2 – Actua, porém, em abuso de direito se, ao ser-lhe comunicado a ocorrência dum risco coberto, responde “ que aquando do pagamento do valor em dívida pelo seguro fazem-se as contas ” e, após isso, ao contrário do que vinha fazendo até ali e sem qualquer específica advertência, não permite o pagamento/débito dos prémios do seguro (vencidos após a comunicação da ocorrência do risco) por a conta do cliente/segurado não estar provisionada, dando assim azo ao cancelamento do seguro por parte da seguradora (pertencente ao mesmo Grupo do banco financiador).

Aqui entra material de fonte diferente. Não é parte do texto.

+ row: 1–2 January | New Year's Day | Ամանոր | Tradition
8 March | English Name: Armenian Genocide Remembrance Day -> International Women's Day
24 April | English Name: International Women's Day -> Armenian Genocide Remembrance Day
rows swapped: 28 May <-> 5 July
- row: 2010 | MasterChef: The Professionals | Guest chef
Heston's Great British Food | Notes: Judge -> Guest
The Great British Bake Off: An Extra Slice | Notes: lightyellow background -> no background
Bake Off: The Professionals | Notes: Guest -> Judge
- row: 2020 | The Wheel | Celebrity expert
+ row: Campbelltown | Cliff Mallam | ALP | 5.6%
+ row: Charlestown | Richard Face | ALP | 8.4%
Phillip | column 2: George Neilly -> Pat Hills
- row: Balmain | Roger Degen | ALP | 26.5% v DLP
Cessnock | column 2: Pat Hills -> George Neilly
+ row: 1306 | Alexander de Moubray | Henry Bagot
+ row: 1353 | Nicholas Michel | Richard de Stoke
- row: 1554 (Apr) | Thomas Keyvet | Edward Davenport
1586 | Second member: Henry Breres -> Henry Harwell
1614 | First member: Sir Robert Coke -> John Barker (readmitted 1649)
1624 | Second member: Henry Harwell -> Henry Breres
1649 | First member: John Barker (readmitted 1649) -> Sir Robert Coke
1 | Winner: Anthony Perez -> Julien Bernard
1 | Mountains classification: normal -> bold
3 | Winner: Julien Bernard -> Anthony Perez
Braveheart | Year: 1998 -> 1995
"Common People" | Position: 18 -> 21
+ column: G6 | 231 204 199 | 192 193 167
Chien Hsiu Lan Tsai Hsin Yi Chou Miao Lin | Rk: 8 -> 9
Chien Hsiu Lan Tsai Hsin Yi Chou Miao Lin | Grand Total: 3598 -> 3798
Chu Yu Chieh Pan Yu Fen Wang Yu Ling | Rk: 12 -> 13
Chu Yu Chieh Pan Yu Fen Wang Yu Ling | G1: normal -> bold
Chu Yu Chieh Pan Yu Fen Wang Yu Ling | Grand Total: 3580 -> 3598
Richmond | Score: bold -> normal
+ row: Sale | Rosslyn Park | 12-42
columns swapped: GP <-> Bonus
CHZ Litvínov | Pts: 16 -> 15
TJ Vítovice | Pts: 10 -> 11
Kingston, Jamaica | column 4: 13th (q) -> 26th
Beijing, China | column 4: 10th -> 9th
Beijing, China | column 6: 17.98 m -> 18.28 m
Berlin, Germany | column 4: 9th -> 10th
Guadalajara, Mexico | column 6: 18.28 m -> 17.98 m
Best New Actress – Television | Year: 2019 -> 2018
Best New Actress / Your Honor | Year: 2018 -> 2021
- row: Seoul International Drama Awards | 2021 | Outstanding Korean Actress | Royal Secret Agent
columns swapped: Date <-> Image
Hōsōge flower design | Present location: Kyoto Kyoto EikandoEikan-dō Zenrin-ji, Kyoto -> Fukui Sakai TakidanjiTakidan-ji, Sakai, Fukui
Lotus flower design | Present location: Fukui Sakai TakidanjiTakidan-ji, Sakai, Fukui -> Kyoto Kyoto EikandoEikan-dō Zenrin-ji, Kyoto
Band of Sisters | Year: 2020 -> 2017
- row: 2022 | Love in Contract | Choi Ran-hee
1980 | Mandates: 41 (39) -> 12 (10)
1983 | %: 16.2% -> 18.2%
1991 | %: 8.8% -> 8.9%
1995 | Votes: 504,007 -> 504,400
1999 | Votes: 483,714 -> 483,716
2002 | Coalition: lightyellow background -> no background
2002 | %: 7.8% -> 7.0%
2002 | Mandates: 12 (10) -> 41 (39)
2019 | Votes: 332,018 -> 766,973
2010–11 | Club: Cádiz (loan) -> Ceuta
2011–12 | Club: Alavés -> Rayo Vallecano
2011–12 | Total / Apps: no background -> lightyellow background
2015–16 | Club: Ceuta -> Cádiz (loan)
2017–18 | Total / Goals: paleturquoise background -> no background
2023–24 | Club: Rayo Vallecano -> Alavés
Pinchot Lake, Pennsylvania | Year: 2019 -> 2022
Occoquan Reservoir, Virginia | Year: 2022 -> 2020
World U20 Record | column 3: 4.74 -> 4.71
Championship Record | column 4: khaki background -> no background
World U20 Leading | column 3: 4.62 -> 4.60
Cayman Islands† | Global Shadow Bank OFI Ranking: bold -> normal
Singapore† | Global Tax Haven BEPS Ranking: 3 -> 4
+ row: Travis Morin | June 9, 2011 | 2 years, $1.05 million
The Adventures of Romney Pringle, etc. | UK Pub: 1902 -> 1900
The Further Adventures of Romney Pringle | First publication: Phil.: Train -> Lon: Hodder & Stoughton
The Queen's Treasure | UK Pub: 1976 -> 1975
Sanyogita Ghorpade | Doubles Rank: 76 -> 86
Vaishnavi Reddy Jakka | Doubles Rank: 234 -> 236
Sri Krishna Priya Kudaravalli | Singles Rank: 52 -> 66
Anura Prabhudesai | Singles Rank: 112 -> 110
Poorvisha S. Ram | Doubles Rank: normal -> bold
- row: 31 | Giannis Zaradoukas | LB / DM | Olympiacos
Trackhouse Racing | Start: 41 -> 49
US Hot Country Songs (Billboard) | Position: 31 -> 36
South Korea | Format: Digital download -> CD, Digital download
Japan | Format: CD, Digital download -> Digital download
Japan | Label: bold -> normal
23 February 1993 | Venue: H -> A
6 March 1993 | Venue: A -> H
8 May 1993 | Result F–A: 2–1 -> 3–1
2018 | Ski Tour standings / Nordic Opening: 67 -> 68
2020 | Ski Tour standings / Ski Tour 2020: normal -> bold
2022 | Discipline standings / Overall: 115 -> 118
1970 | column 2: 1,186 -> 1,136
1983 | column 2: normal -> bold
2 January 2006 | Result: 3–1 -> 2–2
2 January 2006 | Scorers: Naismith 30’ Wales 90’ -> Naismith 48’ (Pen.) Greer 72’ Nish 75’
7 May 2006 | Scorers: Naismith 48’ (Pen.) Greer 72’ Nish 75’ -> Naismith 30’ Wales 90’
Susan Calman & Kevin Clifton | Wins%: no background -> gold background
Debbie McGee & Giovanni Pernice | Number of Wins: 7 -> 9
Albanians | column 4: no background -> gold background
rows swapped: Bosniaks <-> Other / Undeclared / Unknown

3 – Efectivamente, quem (banco financiador) “condiciona” a concessão dum empréstimo à celebração dum seguro de vida (apresentado como vantagem para o segurado, que fica garantido perante a ocorrência de alguma das vicissitude previstas no contrato de seguro) fica obrigado/limitado, segundo a boa fé, na vigência e “gestão” de tal contrato de seguro, a considerar devidamente os interesses do segurado; pelo que, quando o mutuário/segurado passa a padecer do grau de invalidez permanente que o seguro cobre e comunica/invoca tal situação – há meses manifestada – o que se exige e espera (do banco em que negociou os empréstimos e o seguro), à luz das relações – e do desnível/assimetria informativos – que um banqueiro estabelece com os seus clientes, é que lhe sejam dadas todas as informações e advertências, tendo em vista o efectivo funcionamento do seguro.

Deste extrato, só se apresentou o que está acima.